| WORK INSTRUCTION |
What you return should be each line of the data containing the string "street".

| DATA UNDER STUDY |
* * * *

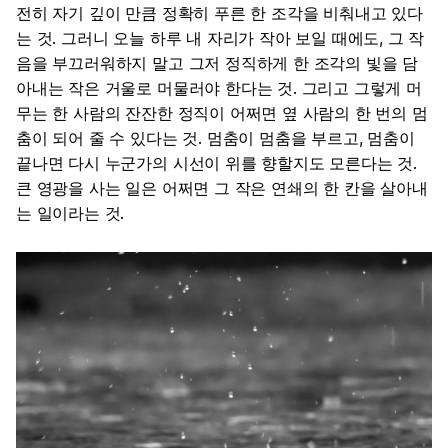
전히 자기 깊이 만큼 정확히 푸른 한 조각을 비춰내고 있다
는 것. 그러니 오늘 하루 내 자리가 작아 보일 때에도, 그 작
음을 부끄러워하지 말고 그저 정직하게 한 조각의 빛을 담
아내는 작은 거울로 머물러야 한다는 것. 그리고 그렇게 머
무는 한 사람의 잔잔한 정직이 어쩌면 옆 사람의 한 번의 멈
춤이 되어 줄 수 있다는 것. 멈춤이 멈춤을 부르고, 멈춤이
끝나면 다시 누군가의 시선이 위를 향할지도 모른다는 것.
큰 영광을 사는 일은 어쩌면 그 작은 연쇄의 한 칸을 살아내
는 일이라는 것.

* * * *

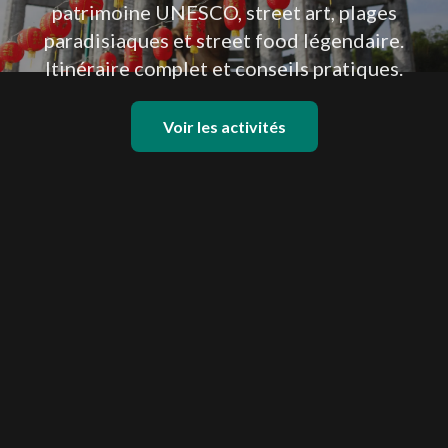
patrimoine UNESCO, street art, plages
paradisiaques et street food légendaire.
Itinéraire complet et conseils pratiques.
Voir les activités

* * * *

| ANSWER FOR THIS EXERCISE |
patrimoine UNESCO, street art, plages
paradisiaques et street food légendaire.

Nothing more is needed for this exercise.